A paper on medical AI evaluation unexpectedly disclosed the parameter sizes of multiple top large language models, causing widespread concern in the industry. This paper released by Microsoft takes the MEDEC medical field benchmark test as the core and estimates the model parameters of OpenAI, Anthropic and other companies, including models such as OpenAI's GPT-4 series and Anthropic's Claude 3.5 Sonnet. There are differences between the parameter scales mentioned in the paper and public information. For example, the parameter scale of GPT-4 is very different from the data previously announced by NVIDIA. This has triggered a heated discussion in the industry about model architecture and technical strength, and once again triggered people's concern about AI models. Thoughts on parameter confidentiality.
According to the paper, OpenAI's o1-preview model has about 300B parameters, GPT-4o has about 200B, and GPT-4o-mini has only 8B; the parameter size of Claude3.5Sonnet is about 175B. MEDEC test results show that Claude3.5Sonnet performs well in error detection, scoring as high as 70.16. The parameters of Google Gemini are not mentioned in the paper. This may be because Gemini uses TPU instead of NVIDIA GPU, which makes it difficult to accurately estimate the token generation speed. The “leaked” parameter information in the paper, as well as the evaluation results of the model performance, provide valuable reference for the industry to think deeply about the large model technology route, business competition, and future development directions.
This is not the first time that Microsoft has "leaked" model parameter information in papers. In October last year, Microsoft disclosed the 20B parameter size of GPT-3.5-Turbo in a paper, but later deleted this information in an updated version. This repeated "leakage" has led to speculation among industry insiders as to whether it has a specific intention.
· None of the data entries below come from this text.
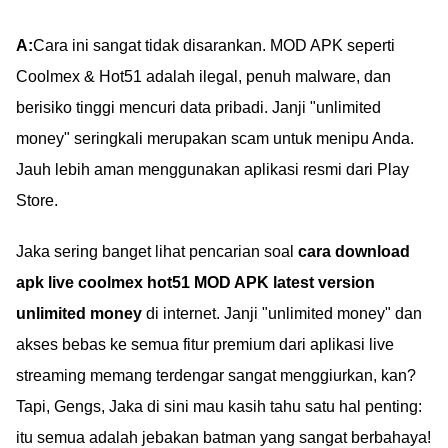
A:
Cara ini sangat tidak disarankan. MOD APK seperti
Coolmex & Hot51 adalah ilegal, penuh malware, dan
berisiko tinggi mencuri data pribadi. Janji "unlimited
money" seringkali merupakan scam untuk menipu Anda.
Jauh lebih aman menggunakan aplikasi resmi dari Play
Store.
Jaka sering banget lihat pencarian soal
cara download
apk live coolmex hot51 MOD APK latest version
unlimited money
di internet. Janji "unlimited money" dan
akses bebas ke semua fitur premium dari aplikasi live
streaming memang terdengar sangat menggiurkan, kan?
Tapi, Gengs, Jaka di sini mau kasih tahu satu hal penting:
itu semua adalah jebakan batman yang sangat berbahaya!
It is worth noting that the main purpose of this paper is to introduce a benchmark in the medical field called MEDEC. The research team analyzed 488 clinical notes from three U.S. hospitals and evaluated the ability of major models to identify and correct medical documentation errors. The test results show that Claude3.5Sonnet leads other models in error detection with a score of 70.16.
There is a heated discussion in the industry about the authenticity of these data. Some people believe that if Claude3.5Sonnet does achieve excellent performance with a smaller number of parameters, this will highlight Anthropic's technical strength. Some analysts also believe that some parameter estimates are reasonable through model pricing inference.
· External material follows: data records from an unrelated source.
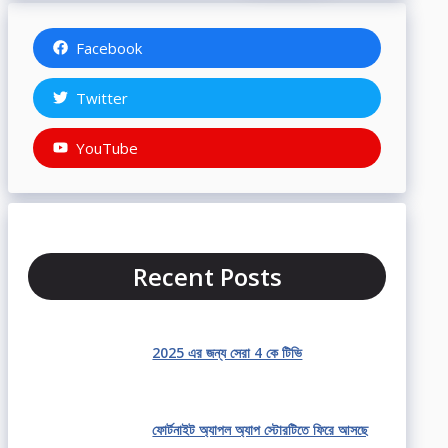
Facebook
Twitter
YouTube
Recent Posts
2025 এর জন্য সেরা 4 কে টিভি
ফোর্টনাইট অ্যাপল অ্যাপ স্টোরটিতে ফিরে আসছে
What is particularly noteworthy is that the paper only estimates the parameters of mainstream models, but does not mention the specific parameters of Google Gemini. Some analysts believe that this may be related to Gemini's use of TPU instead of NVIDIA GPU, making it difficult to accurately estimate the token generation speed.
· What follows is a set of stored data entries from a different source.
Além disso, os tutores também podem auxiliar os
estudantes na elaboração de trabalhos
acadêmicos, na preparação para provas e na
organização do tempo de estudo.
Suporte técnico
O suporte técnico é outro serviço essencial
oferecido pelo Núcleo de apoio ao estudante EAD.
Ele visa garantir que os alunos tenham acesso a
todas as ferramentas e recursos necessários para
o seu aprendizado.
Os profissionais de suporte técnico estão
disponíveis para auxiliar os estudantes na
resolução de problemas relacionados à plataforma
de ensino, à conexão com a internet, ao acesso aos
As OpenAI gradually dilutes its open source commitment, core information such as model parameters may continue to become the focus of continued attention in the industry. This unexpected leak once again triggered people's in-depth thinking on AI model architecture, technical routes, and business competition.
References:
https://arxiv.org/pdf/2412.19260
https://x.com/Yuchenj_UW/status/1874507299303379428
https://www.reddit.com/r/LocalLLaMA/comments/1f1vpyt/why_gpt_4o_mini_is_probably_around_8b_active/
All in all, although the model parameter information "leaked" in this paper is not the main content of the paper's research, it has triggered in-depth discussions in the industry on the scale of large model parameters, the selection of technical routes, and the commercial competition landscape, providing a basis for the future development of the field of artificial intelligence. Provides new thinking directions.